Fale światła w fazie opuszczające dzielnik wiązki dotarły do mety bez przesunięcia fazowego. Powtarzano to za każdym razem, w dowolnym położeniu interferometru, co oznaczało, że prędkość światła w eksperymencie Michelsona nie zmieniała się w żadnych okolicznościach.
Sprawdzanie wyników eksperymentu odbywało się wielokrotnie, m.in. w XX wieku, przy użyciu interferometrów laserowych i rezonatorów mikrofalowych, osiągając dokładność jednej dziesięciomiliardowej prędkości światła.
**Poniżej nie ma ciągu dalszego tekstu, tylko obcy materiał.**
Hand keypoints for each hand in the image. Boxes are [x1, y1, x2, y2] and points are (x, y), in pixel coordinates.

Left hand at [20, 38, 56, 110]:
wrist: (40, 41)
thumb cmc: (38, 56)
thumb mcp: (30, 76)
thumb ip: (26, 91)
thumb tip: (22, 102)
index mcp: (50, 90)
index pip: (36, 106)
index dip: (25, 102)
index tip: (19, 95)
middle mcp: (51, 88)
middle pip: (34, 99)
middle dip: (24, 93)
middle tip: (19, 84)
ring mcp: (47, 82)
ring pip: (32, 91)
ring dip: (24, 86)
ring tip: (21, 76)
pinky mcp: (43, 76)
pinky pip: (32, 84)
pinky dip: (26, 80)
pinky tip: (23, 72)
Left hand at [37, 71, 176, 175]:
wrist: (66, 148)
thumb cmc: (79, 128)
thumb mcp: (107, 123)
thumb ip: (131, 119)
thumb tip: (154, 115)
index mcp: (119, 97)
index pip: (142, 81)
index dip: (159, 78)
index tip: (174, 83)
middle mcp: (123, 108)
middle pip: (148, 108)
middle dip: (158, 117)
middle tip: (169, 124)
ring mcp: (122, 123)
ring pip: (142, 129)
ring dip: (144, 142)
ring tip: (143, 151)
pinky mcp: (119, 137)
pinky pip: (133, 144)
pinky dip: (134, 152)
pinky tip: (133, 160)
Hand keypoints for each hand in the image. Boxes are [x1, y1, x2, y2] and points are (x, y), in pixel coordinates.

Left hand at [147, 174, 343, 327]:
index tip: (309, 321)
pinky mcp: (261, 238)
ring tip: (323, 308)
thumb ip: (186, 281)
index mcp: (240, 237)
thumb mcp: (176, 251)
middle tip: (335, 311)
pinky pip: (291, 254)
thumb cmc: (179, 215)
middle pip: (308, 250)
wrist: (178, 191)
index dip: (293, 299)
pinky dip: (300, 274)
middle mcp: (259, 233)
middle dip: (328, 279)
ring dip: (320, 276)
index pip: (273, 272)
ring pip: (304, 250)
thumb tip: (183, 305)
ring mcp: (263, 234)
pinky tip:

Wynik doświadczenia pozostaje niezachwiany: ta wartość pozostaje niezmieniona.
Znaczenie eksperymentu
Z eksperymentów Michelsona i Morleya wynika, że „nieziemski wiatr”, a co za tym idzie, ta nieuchwytna materia sama w sobie po prostu nie istnieje. Jeżeli jakikolwiek obiekt fizyczny zasadniczo nie jest wykrywany w żadnym procesie, jest to równoznaczne z jego brakiem. Fizycy, w tym autorzy genialnie zainscenizowanego eksperymentu, nie od razu zdali sobie sprawę z upadku pojęcia eteru, a wraz z nim absolutnego układu odniesienia.
Tylko Albert Einstein w 1905 roku zdołał przedstawić spójne i jednocześnie rewolucyjne nowe wyjaśnienie wyników eksperymentu. Biorąc pod uwagę te wyniki takimi, jakimi są, bez próby wyciągania do nich spekulatywnego eteru, Einstein doszedł do dwóch wniosków:
- Żaden eksperyment optyczny nie jest w stanie wykryć prostoliniowego i jednostajnego ruchu Ziemi (prawo do uznania go za taki daje krótki czas trwania obserwacji).
- W przypadku dowolnego bezwładnościowego układu odniesienia, prędkość światła w próżni pozostaje niezmieniona.
Te wnioski (pierwsze - w połączeniu z Galileuszową zasadą względności) posłużyły za podstawę do sformułowania przez Einsteina jego słynnych postulatów. Tak więc eksperyment Michelsona-Morleya posłużył jako solidna podstawa empiryczna dla szczególnej teorii względności.